● **BACAAN SUMBER**
• • • •
PWMU.CO – Lima Rumusan Fikih Dakwah Muhammadiyah. Hal ini Haedar Nashir sampaikan dalam pembukaan Pengajian Ramadhan 1442 Pimpinan Pusat Muhammadiyah bertema Tajdid Organisasi: Muhammadiyah di Era Perubahan, Jumat (16/4/21) sore.
Ketua Umum Pimpnan Pusat Muhammadiyah Prof Haedar Nashir menyebutkan, ada beberapa hal yang perlu jadi perhatian dalam agenda tajdid organisasi Muhammadiyah di era perubahan. Salah satunya yaitu rekonstruksi teologis dan ideologis.
“Secara keseluruhan, lembaga Muhammadiyah—alhamdulillah dalam pikiran-pikrian modern, maju, dan tajdid—sesungguhnya berada di paling depan,” ucap Haedar.
Hal ini tampak dari pemikiran-pemikiran yang Majelis Tarjih keluarkan—baik dalam manhaj tarjih bayani, burhani, dan irfani—sebagai ikhtiar dan bentuk tafsir yang luas dan mendalam.
Pemikiran-pemikiran tersebut, menurut Haedar, merupakan sesuatu yang baru, yang mungkin organisasi lainnya tidak kembangkan. Misalnya, Muhammadiyah melakukan terobosan melalui Tafsir at-Tanwir secara bertahap.
Fikih-fikih kontemporer yang Majelis Tarjih keluarkan, lanjutnya, merupakan wujud kemajuan kemampuan berpikir dan pembaruan Muhammadiyah di abad kedua ini dalam hal rekonstruksi teologis dan ideologis.
“Jika sebelumnya saya sengaja mengutip pendapat orang-orang tentang kemajuan di tempat lain, itu agar kita tidak lengah dan tidak terbawa penyakit masa lampau yang bersifat tradisional,” ungkapnya.
• • • •
● **DATA**
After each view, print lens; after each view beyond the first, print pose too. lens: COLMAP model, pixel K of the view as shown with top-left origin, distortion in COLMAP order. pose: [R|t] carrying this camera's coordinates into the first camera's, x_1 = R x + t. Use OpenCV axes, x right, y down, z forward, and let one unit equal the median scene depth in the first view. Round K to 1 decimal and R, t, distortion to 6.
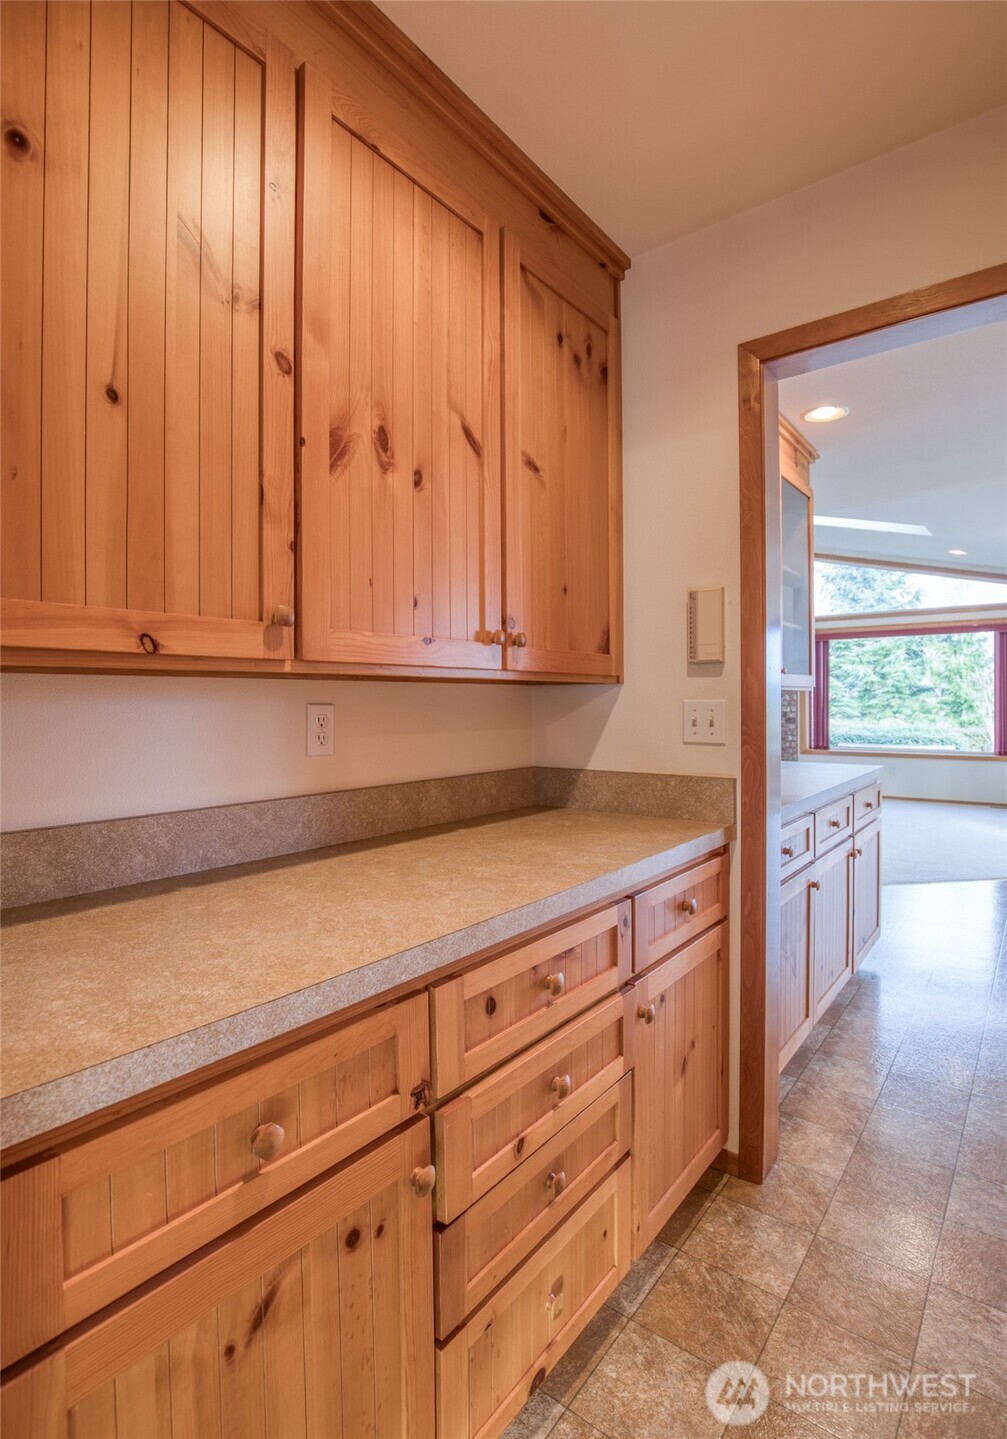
• • • •
● **SOAL**
Salin persis sebagian bacaan sumber tentang tajdid Muhammadiyah: mulailah pada kata-kata yang memuat "Ketua Umum Pimpnan", lalu berhenti sesudah "luas dan mendalam.".

● **JAWABAN**
Ketua Umum Pimpnan Pusat Muhammadiyah Prof Haedar Nashir menyebutkan, ada beberapa hal yang perlu jadi perhatian dalam agenda tajdid organisasi Muhammadiyah di era perubahan. Salah satunya yaitu rekonstruksi teologis dan ideologis.
“Secara keseluruhan, lembaga Muhammadiyah—alhamdulillah dalam pikiran-pikrian modern, maju, dan tajdid—sesungguhnya berada di paling depan,” ucap Haedar.
Hal ini tampak dari pemikiran-pemikiran yang Majelis Tarjih keluarkan—baik dalam manhaj tarjih bayani, burhani, dan irfani—sebagai ikhtiar dan bentuk tafsir yang luas dan mendalam.